Well, keep going, Jenny. I understand you’ll be going to school, too, with folk who know how to do it. Harpy learning!

FeBlueberry 9, 1990

Dear Jenny,

Let’s start with the Book Report—what’s that? The comics? You want to start with the comics? I really can’t understand why, Jenny.

Okay, this time I’m enclosing a whole week of Curtis. This is because I just couldn’t risk having you miss it. Your mother might be having an attack of the purple grue and not read it to you. You see this is about Curtis' vegetarian friend Gunk, the comic strip’s token white, who is running away with the action. It is frog dissection time at school, and I remember when we hit that at college. They were going to dissect a live worm. I made a cutting (uh, no pun) remark about how I hadn’t gone to college to participate in vivisection, and other students began to get uneasy, and finally the instructor backed down. “Well, if I
had
cut open this worm, you would have seen thus and so,” he said, and went on with the class. I’m sure you can picture the scene well enough. So now you know what to expect from Gunk. Did you notice what happens to the teacher’s skirt in the third comic? Then he puts the curse on her, and—say, Jenny, why don’t we go visit Flyspeck Island some time? I think we’d like it.

I’m also enclosing a picture of your mother eating an apple with her new false teeth. The local newspaper ran it. You probably didn’t realize how widely known she is.

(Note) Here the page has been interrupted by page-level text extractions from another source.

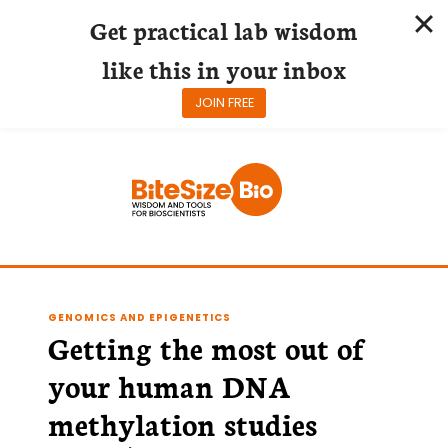
Get practical lab wisdom
like this in your inbox
JOIN FREE
Skip
to
content
GENOMICS AND EPIGENETICS
Getting the most out of
your human DNA
methylation studies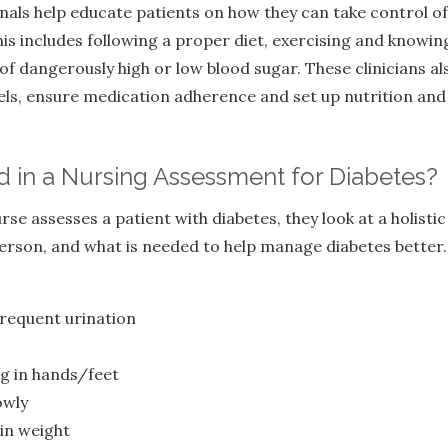
als help educate patients on how they can take control of
is includes following a proper diet, exercising and knowin
of dangerously high or low blood sugar. These clinicians al
els, ensure medication adherence and set up nutrition and a
d in a Nursing Assessment for Diabetes?
e assesses a patient with diabetes, they look at a holistic
person, and what is needed to help manage diabetes better.
frequent urination
g in hands/feet
owly
in weight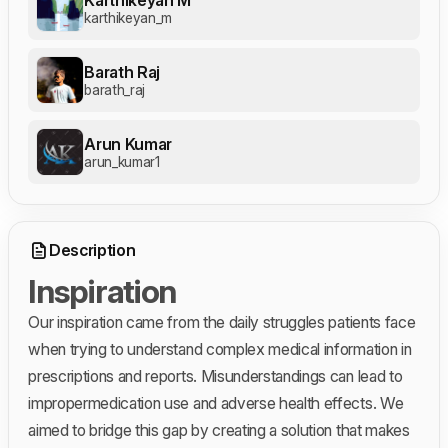
karthikeyan_m
Barath Raj
barath_raj
Arun Kumar
arun_kumar1
Description
Inspiration
Our inspiration came from the daily struggles patients face
when trying to understand complex medical information in
prescriptions and reports. Misunderstandings can lead to
impropermedication use and adverse health effects. We
aimed to bridge this gap by creating a solution that makes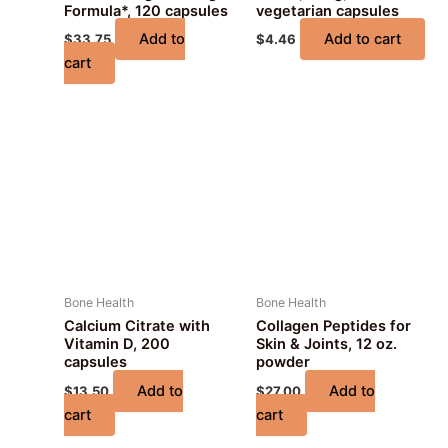
Formula*, 120 capsules
vegetarian capsules
Add to
Add to cart
$
33.75
$
4.46
cart
Bone Health
Bone Health
Calcium Citrate with
Collagen Peptides for
Vitamin D, 200
Skin & Joints, 12 oz.
capsules
powder
Add to
Add to
$
13.50
$
27.00
cart
cart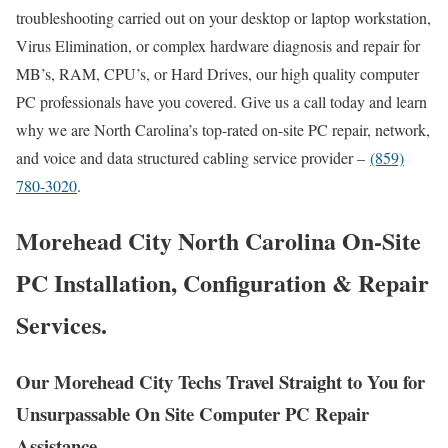
troubleshooting carried out on your desktop or laptop workstation,
Virus Elimination, or complex hardware diagnosis and repair for
MB’s, RAM, CPU’s, or Hard Drives, our high quality computer
PC professionals have you covered. Give us a call today and learn
why we are North Carolina’s top-rated on-site PC repair, network,
and voice and data structured cabling service provider –
(859)
780-3020
.
Morehead City North Carolina On-Site
PC Installation, Configuration & Repair
Services.
Our Morehead City Techs Travel Straight to You for
Unsurpassable On Site Computer PC Repair
Assistance.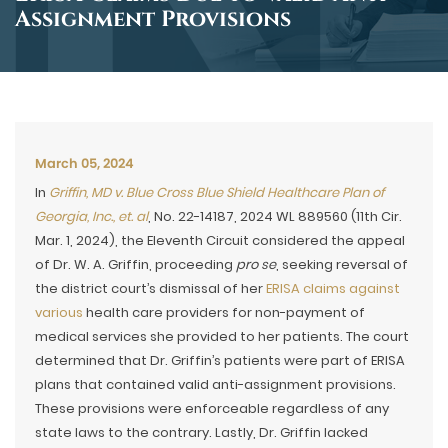
Assignment Provisions
March 05, 2024
In
Griffin, MD v. Blue Cross Blue Shield Healthcare Plan of
Georgia, Inc., et. al
, No. 22-14187, 2024 WL 889560 (11th Cir.
Mar. 1, 2024), the Eleventh Circuit considered the appeal
of Dr. W. A. Griffin, proceeding
pro se
, seeking reversal of
the district court’s dismissal of her
ERISA claims against
various
health care providers for non-payment of
medical services she provided to her patients. The court
determined that Dr. Griffin’s patients were part of ERISA
plans that contained valid anti-assignment provisions.
These provisions were enforceable regardless of any
state laws to the contrary. Lastly, Dr. Griffin lacked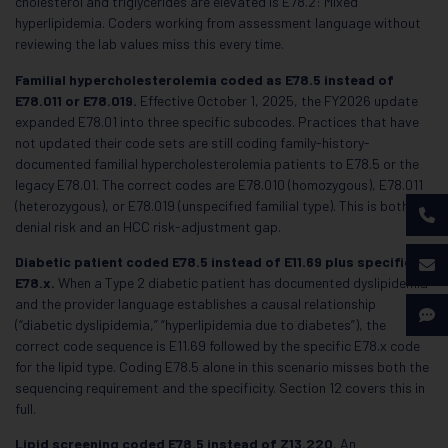
cholesterol and triglycerides are elevated is E78.2: Mixed
hyperlipidemia. Coders working from assessment language without
reviewing the lab values miss this every time.
Familial hypercholesterolemia coded as E78.5 instead of
E78.011 or E78.019.
Effective October 1, 2025, the FY2026 update
expanded E78.01 into three specific subcodes. Practices that have
not updated their code sets are still coding family-history-
documented familial hypercholesterolemia patients to E78.5 or the
legacy E78.01. The correct codes are E78.010 (homozygous), E78.011
(heterozygous), or E78.019 (unspecified familial type). This is both a
denial risk and an HCC risk-adjustment gap.
Diabetic patient coded E78.5 instead of E11.69 plus specific
E78.x.
When a Type 2 diabetic patient has documented dyslipidemia
and the provider language establishes a causal relationship
(“diabetic dyslipidemia,” “hyperlipidemia due to diabetes”), the
correct code sequence is E11.69 followed by the specific E78.x code
for the lipid type. Coding E78.5 alone in this scenario misses both the
sequencing requirement and the specificity. Section 12 covers this in
full.
Lipid screening coded E78.5 instead of Z13.220.
An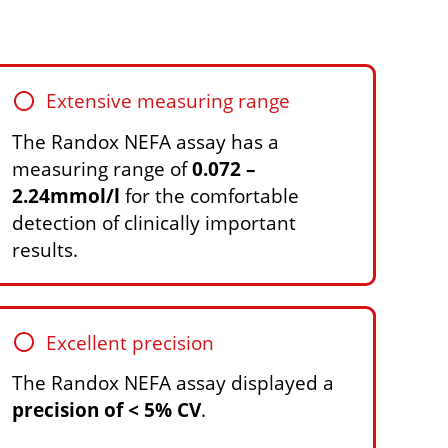
circle
Extensive measuring range
The Randox NEFA assay has a
measuring range of
0.072 –
2.24mmol/l
for the comfortable
detection of clinically important
results.
circle
Excellent precision
The Randox NEFA assay displayed a
precision of < 5% CV
.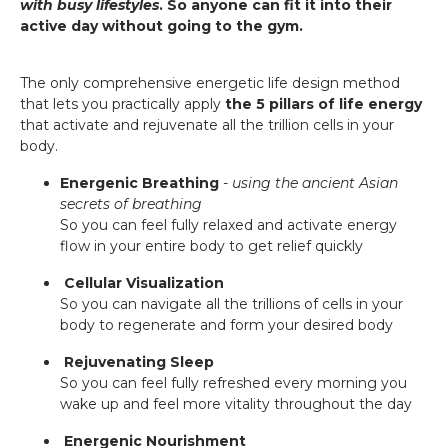
with busy lifestyles
. So anyone can fit it into their
active day without going to the gym.
The only comprehensive energetic life design method
that lets you practically apply
the 5 pillars of life energy
that activate and rejuvenate all the trillion cells in your
body.
Energenic Breathing
-
using the ancient Asian
secrets of breathing
So you can feel fully relaxed and activate energy
flow in your entire body to get relief quickly
Cellular Visualization
So you can navigate all the trillions of cells in your
body to regenerate and form your desired body
Rejuvenating Sleep
So you can feel fully refreshed every morning you
wake up and feel more vitality throughout the day
Energenic Nourishment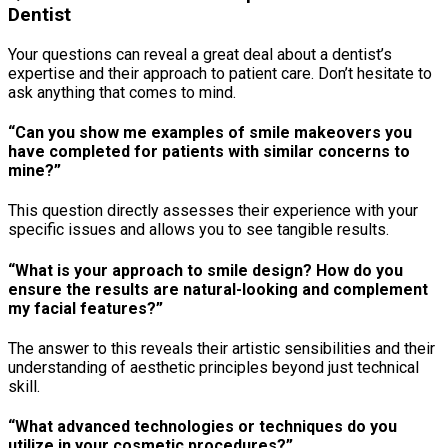
Dentist
Your questions can reveal a great deal about a dentist’s
expertise and their approach to patient care. Don’t hesitate to
ask anything that comes to mind.
“Can you show me examples of smile makeovers you
have completed for patients with similar concerns to
mine?”
This question directly assesses their experience with your
specific issues and allows you to see tangible results.
“What is your approach to smile design? How do you
ensure the results are natural-looking and complement
my facial features?”
The answer to this reveals their artistic sensibilities and their
understanding of aesthetic principles beyond just technical
skill.
“What advanced technologies or techniques do you
utilize in your cosmetic procedures?”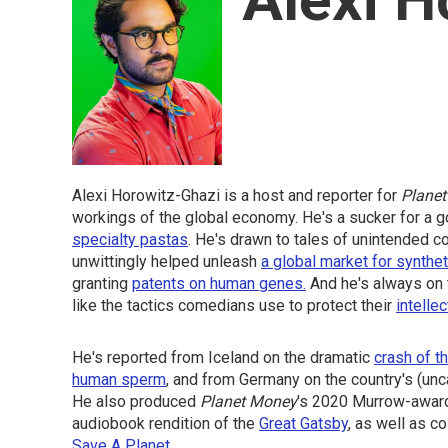
Alexi Horowitz-Ghazi is a host and reporter for
Planet
workings of the global economy. He's a sucker for a
specialty pastas
. He's drawn to tales of unintended 
unwittingly helped unleash
a global market for synthe
granting
patents on human genes.
And he's always on 
like the tactics comedians use to protect their
intellec
He's reported from Iceland on the dramatic
crash of th
human sperm
, and from Germany on the country's (unc
He also produced
Planet Money
's 2020 Murrow-awar
audiobook rendition of the
Great Gatsby
, as well as c
Save A Planet
.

Okay, now that Book Report. I’ll—what? Pictures? You want to talk about the pictures first? Well, okay. This week I received a big bunch of pictures from Toni-Kay Dye. She’s the lady who painted “Cats in a Window” for you, with the purple wrapping that matched your Cinderella Gown. Do you watch junk TV? She reminds me of the policewoman in
Hunter
. No, not in personality. She took pictures at Sci-Con 11, and you were in many of them, Jenny. These give me a solid evocative memory of the occasion. She’ll be sending pictures to you and your mother too, if she hasn’t already, so you can see what I mean. One of them I didn’t keep; instead I sent it on to Richard Pini. I told him it was coming, on the phone, and now he’s teasing his wife about this incriminating picture of him kissing another woman. Yes, that’s you, Jenny. Aren’t you ashamed? How come you don’t look ashamed?